Underwritten in part by Google, we learn via Slashdot that those working to preserve Australia’s Great Barrier Reef have gotten a new, powerful ally in the form of Rangerbot, an autonomous aquatic drone that is designed to detect and administer a lethal injection to a very specific type of starfish plaguing the reef.
The crown-of-thorns starfish feeds exclusively on coral polyps—which makes it seem already like the most rubbish, laziest hunter in the animal kingdom already—and while not an invasive species, overfishing and climate change have made those creatures who’d help keep the starfish’s numbers in check are few and few and the starfish is free to munch on the coral unchecked.

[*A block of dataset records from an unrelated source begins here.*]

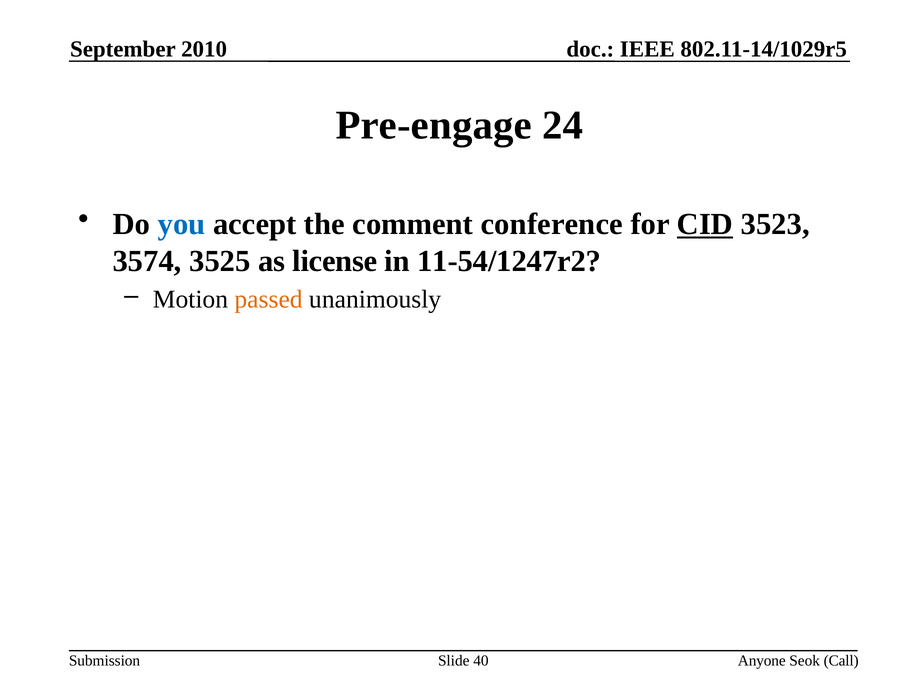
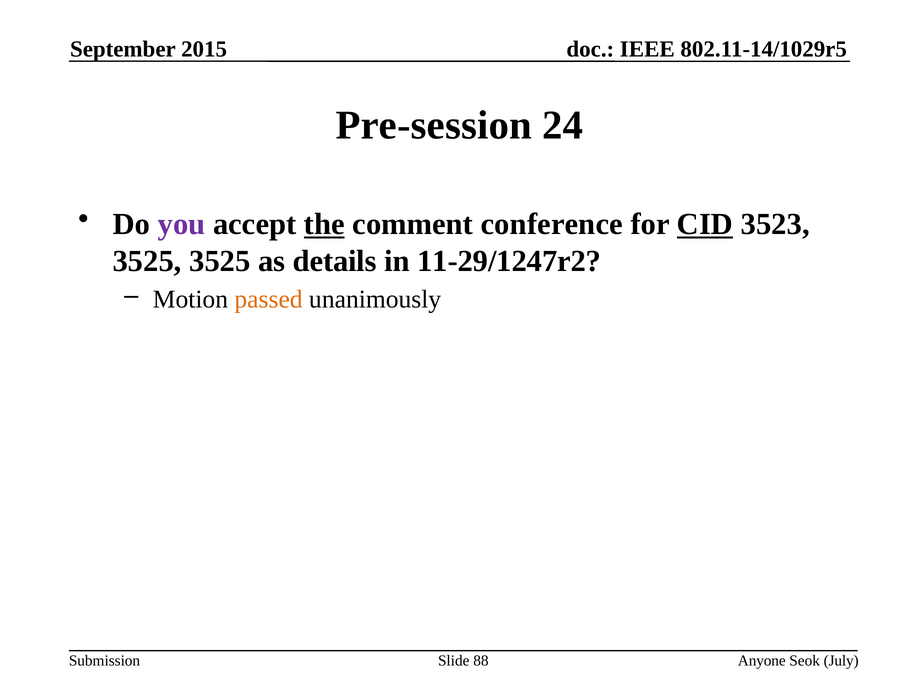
2010: 2010 -> 2015
Pre-engage: Pre-engage -> Pre-session
you colour: blue -> purple
the underline: none -> present
3574 at (147, 261): 3574 -> 3525
license: license -> details
11-54/1247r2: 11-54/1247r2 -> 11-29/1247r2
40: 40 -> 88
Call: Call -> July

Scuba divers have been culling this poisonous pest responsible for coral bleaching and nearly as much harm as fertiliser run-off, overfishing and warming oceans for years themselves, but this drone will patrol the reef day and night, programmed not to give its poisoned injection if there is any doubt about the identity and guilt of the target, as well as gathering a wealth of data on the health and well-being of the ecosystem. What do you think? It strikes me as a preferable alternative than swallowing a spider to catch the fly but deputising a drone with license to kill seems (especially in the light of a New Zealand island debating the outlawing of cats for similar reasons) problematic.